▶ [Directive 1]:
Convert the rows from the line holding "e@hisachdus.co.il" through the line holding "Wojtasik, Michu, Tube Modding", inclusive, into a JSON list of strings, one string per line, with blank lines and the pictures left out.

So, gliding around Oak Lake on a kayak early yesterday morning, my mind flashed onto those two great commandments. From time to time, I’ve wondered about the concept of loving oneself, and projecting that onto one’s neighbours. After all, are we supposed to love ourselves? What if I don’t particularly like myself on a given day? Do I get to treat my neighbour like crap on those days, too?

One way to look at it, is that the job of loving me belongs to God and to our neighbours. My job is to love God and my neighbours. So some years ago, I came up with another interpretation: love your neighbour as you, yourself, are loved by God – unconditionally, slow to anger and quick to forgive, putting his or her own interests ahead of your own.

But there’s something airy-fairy about that interpretation and it’s not exactly in line with Scripture. Instead, isn’t Jesus calling us to take our natural narcissistic tendencies and turn them inside out, projecting them on everyone else around us?

But here’s another way of looking at that. God knows – Jesus knows – that we do love ourselves, in that we look out for our own interests first. We defend ourselves, we lie to protect ourselves, when we do something wrong, we come up with a million and one reasons to rationalize the action or mitigate the damage; we sacrifice someone else’s convenience for the sake of a “better offer” or “what works for us”.

Jesus’ Second Great Commandment calls on us to take that “me first” concept and apply it to the people around us. Love your neighbour as yourself.

We’ve always been self-centered, but it seems like our generation, with its fixation on “identity” and a worldly concept of “freedom”, has pushed the boundaries further than ever before.

The two Greatest Commandments. Something we need to embrace, and cling to.

▶ [The records]:
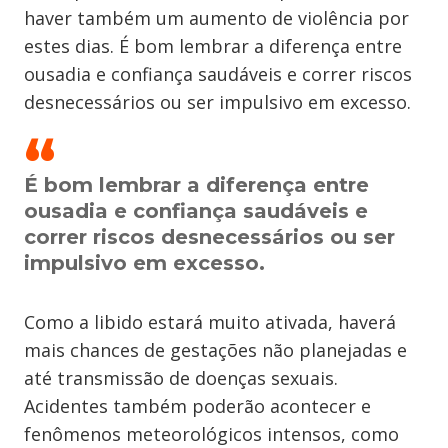
haver também um aumento de violência por
estes dias. É bom lembrar a diferença entre
ousadia e confiança saudáveis e correr riscos
desnecessários ou ser impulsivo em excesso.
É bom lembrar a diferença entre
ousadia e confiança saudáveis e
correr riscos desnecessários ou ser
impulsivo em excesso.
Como a libido estará muito ativada, haverá
mais chances de gestações não planejadas e
até transmissão de doenças sexuais.
Acidentes também poderão acontecer e
fenômenos meteorológicos intensos, como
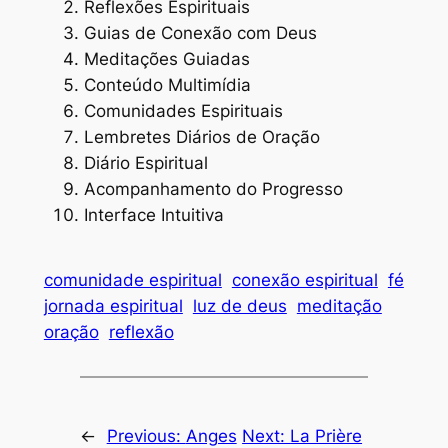
Reflexões Espirituais
Guias de Conexão com Deus
Meditações Guiadas
Conteúdo Multimídia
Comunidades Espirituais
Lembretes Diários de Oração
Diário Espiritual
Acompanhamento do Progresso
Interface Intuitiva
comunidade espiritual
conexão espiritual
fé
jornada espiritual
luz de deus
meditação
oração
reflexão
←
Previous:
Anges
Next:
La Prière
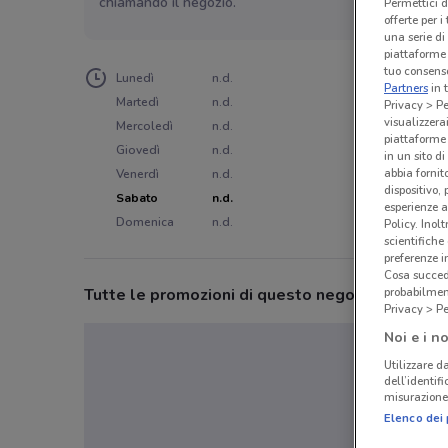
chiamando il negozio.
Permettici d
offerte per 
una serie di
piattaforme 
tuo consenso
Lunedì
n.d.
Partners
in 
Martedì
n.d.
Privacy > Pe
visualizzera
Mercoledì
n.d.
piattaforme 
Giovedì
n.d.
in un sito d
abbia fornit
Venerdì
n.d.
dispositivo,
Sabato
n.d.
esperienze a
Domenica
n.d.
Policy. Inolt
scientifiche
preferenze 
Cosa succede
Tutte le promozioni di questo negozio
probabilmen
Privacy > Pe
Noi e i no
Utilizzare da
dell’identif
misurazione 
Elenco dei 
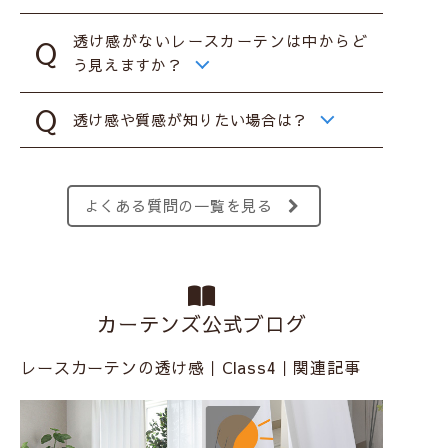
透け感がないレースカーテンは中からど
う見えますか？
透け感や質感が知りたい場合は？
よくある質問の一覧を見る
カーテンズ公式ブログ
レースカーテンの透け感｜Class4｜関連記事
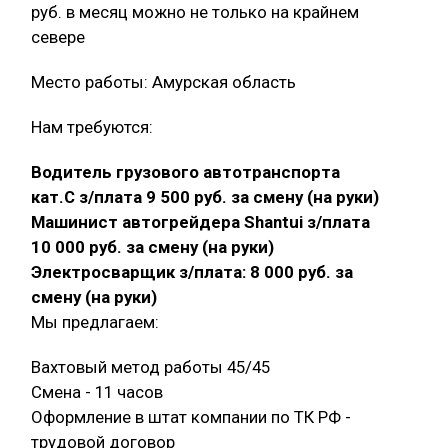
руб. в месяц можно не только на крайнем
севере
Место работы: Амурская область
Нам требуются:
Водитель грузового автотранспорта
кат.С з/плата 9 500 руб. за смену (на руки)
Машинист автогрейдера Shantui з/плата
10 000 руб. за смену (на руки)
Электросварщик з/плата: 8 000 руб. за
смену (на руки)
Мы предлагаем:
Вахтовый метод работы 45/45
Смена - 11 часов
Оформление в штат компании по ТК РФ -
трудовой договор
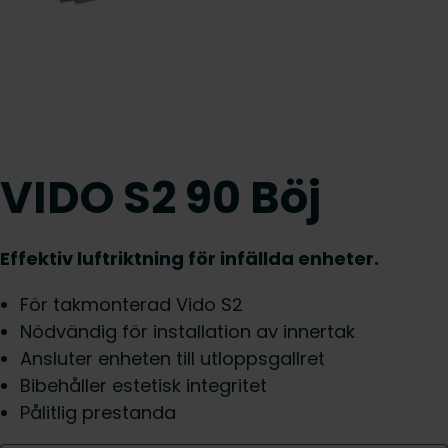
VIDO S2 90 Böj
Effektiv luftriktning för infällda enheter.
För takmonterad Vido S2
Nödvändig för installation av innertak
Ansluter enheten till utloppsgallret
Bibehåller estetisk integritet
Pålitlig prestanda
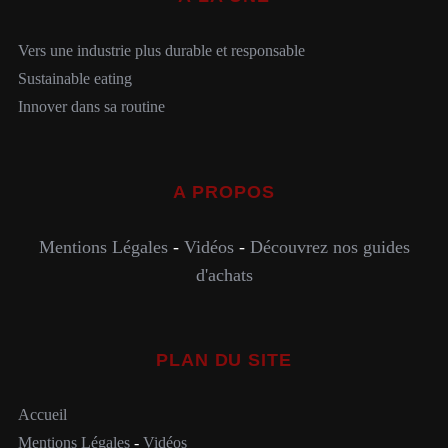
Vers une industrie plus durable et responsable
Sustainable eating
Innover dans sa routine
A PROPOS
Mentions Légales
-
Vidéos
-
Découvrez nos guides
d'achats
PLAN DU SITE
Accueil
Mentions Légales
-
Vidéos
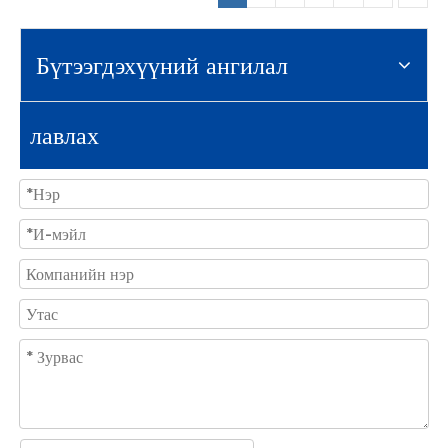
Бүтээгдэхүүний ангилал
лавлах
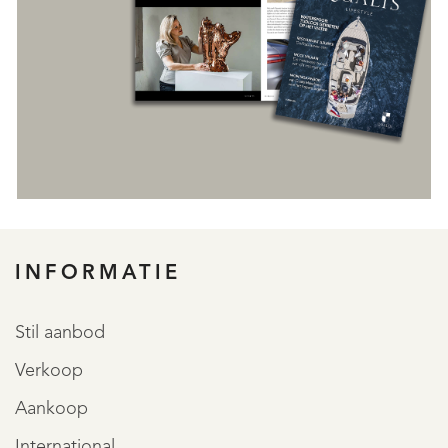
INFORMATIE
REGISTREER
Stil aanbod
Verkoop
Aankoop
International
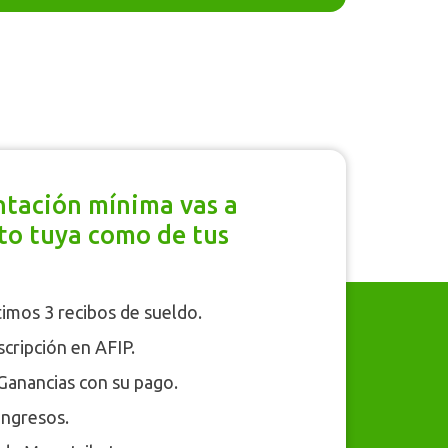
tación mínima vas a
nto tuya como de tus
timos 3 recibos de sueldo.
scripción en AFIP.
Ganancias con su pago.
ingresos.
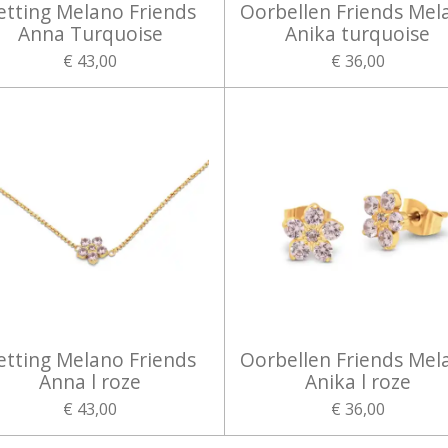
etting Melano Friends
Oorbellen Friends Mel
Anna Turquoise
Anika turquoise
€ 43,00
€ 36,00
etting Melano Friends
Oorbellen Friends Mel
Anna l roze
Anika l roze
€ 43,00
€ 36,00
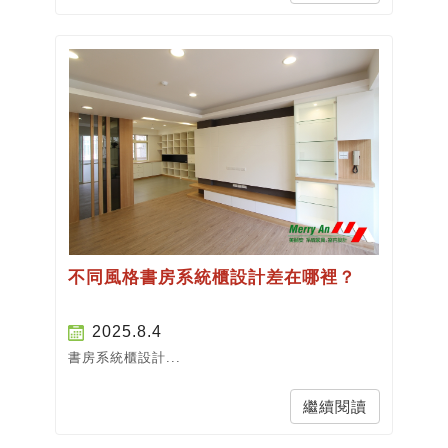
不同風格書房系統櫃設計差在哪裡？
2025.8.4
書房系統櫃設計...
繼續閱讀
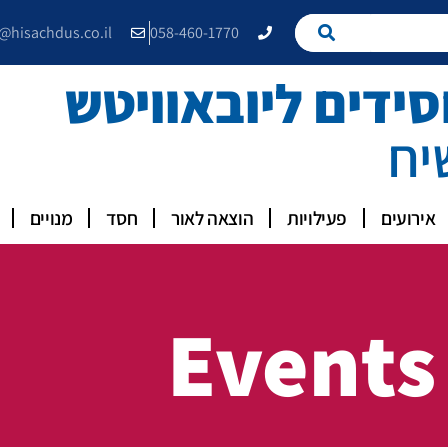
e@hisachdus.co.il
058-460-1770
דים ליובאוויטש
יח
אירועים
פעילויות
הוצאה לאור
חסד
מנויים
Events 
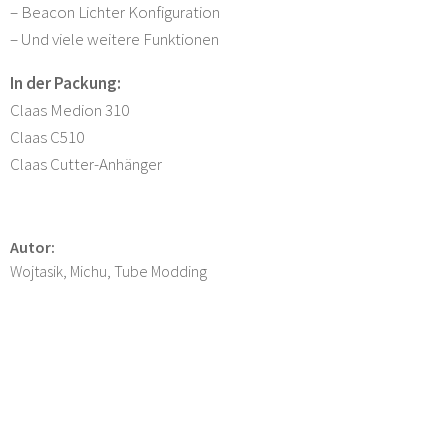
– Beacon Lichter Konfiguration
– Und viele weitere Funktionen
In der Packung:
Claas Medion 310
Claas C510
Claas Cutter-Anhänger
Autor:
Wojtasik, Michu, Tube Modding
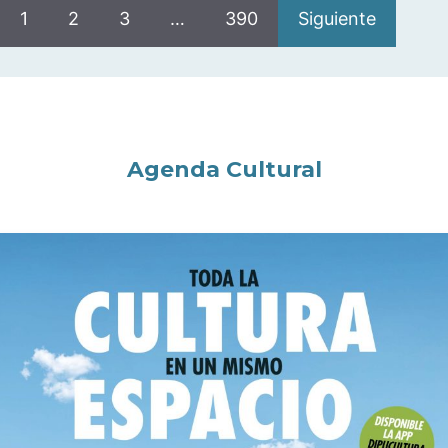
1
2
3
…
390
Siguiente
Agenda Cultural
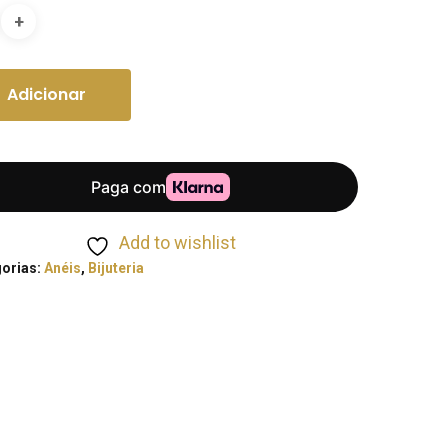
Adicionar
Add to wishlist
orias:
Anéis
,
Bijuteria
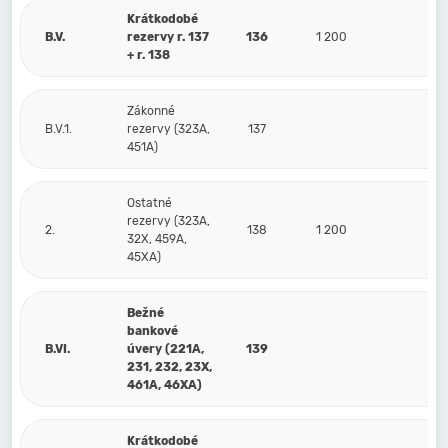
Krátkodobé
B.V.
rezervy r. 137
136
1 200
1 
+ r. 138
Zákonné
B.V.1.
rezervy (323A,
137
451A)
Ostatné
rezervy (323A,
2.
138
1 200
1 
32X, 459A,
45XA)
Bežné
bankové
B.VI.
úvery (221A,
139
231, 232, 23X,
461A, 46XA)
Krátkodobé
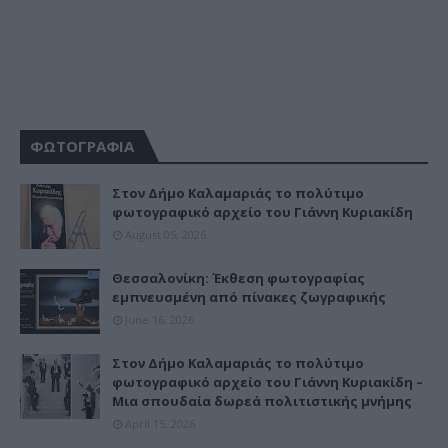
ΦΩΤΟΓΡΑΦΙΑ
Στον Δήμο Καλαμαριάς το πολύτιμο
φωτογραφικό αρχείο του Γιάννη Κυριακίδη
August 05, 2026
Θεσσαλονίκη: Έκθεση φωτογραφίας
εμπνευσμένη από πίνακες ζωγραφικής
June 16, 2026
Στον Δήμο Καλαμαριάς το πολύτιμο
φωτογραφικό αρχείο του Γιάννη Κυριακίδη –
Μια σπουδαία δωρεά πολιτιστικής μνήμης
April 15, 2026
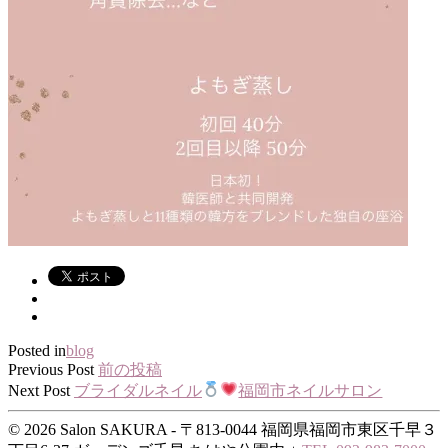
Posted in
blog
Previous Post
前の投稿
Next Post
ブライダルネイル
福岡市ネイルサロン
© 2026 Salon SAKURA - 〒813-0044 福岡県福岡市東区千早３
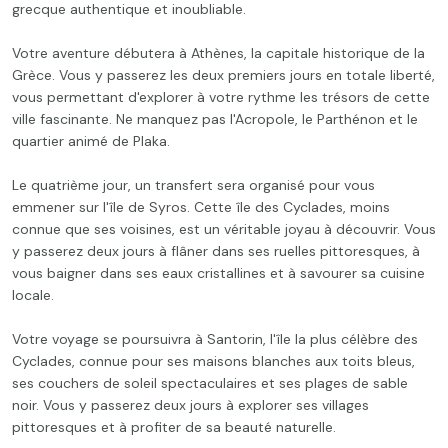
grecque authentique et inoubliable.
Votre aventure débutera à Athènes, la capitale historique de la
Grèce. Vous y passerez les deux premiers jours en totale liberté,
vous permettant d'explorer à votre rythme les trésors de cette
ville fascinante. Ne manquez pas l'Acropole, le Parthénon et le
quartier animé de Plaka.
Le quatrième jour, un transfert sera organisé pour vous
emmener sur l'île de Syros. Cette île des Cyclades, moins
connue que ses voisines, est un véritable joyau à découvrir. Vous
y passerez deux jours à flâner dans ses ruelles pittoresques, à
vous baigner dans ses eaux cristallines et à savourer sa cuisine
locale.
Votre voyage se poursuivra à Santorin, l'île la plus célèbre des
Cyclades, connue pour ses maisons blanches aux toits bleus,
ses couchers de soleil spectaculaires et ses plages de sable
noir. Vous y passerez deux jours à explorer ses villages
pittoresques et à profiter de sa beauté naturelle.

▶ [Directive 2]:
In the reflection on the two great commandments, what was the writer doing when those commandments came to mind?

▶ [Exercise solution 1]:
[
  "e@hisachdus.co.il",
  "058-460-1770",
  "דים ליובאוויטש",
  "יח",
  "אירועים",
  "פעילויות",
  "הוצאה לאור",
  "חסד",
  "מנויים",
  "Events ",
  "– Beacon Lichter Konfiguration",
  "– Und viele weitere Funktionen",
  "In der Packung:",
  "Claas Medion 310",
  "Claas C510",
  "Claas Cutter-Anhänger",
  "Autor:",
  "Wojtasik, Michu, Tube Modding"
]

▶ [Exercise solution 2]:
Gliding around Oak Lake on a kayak early yesterday morning.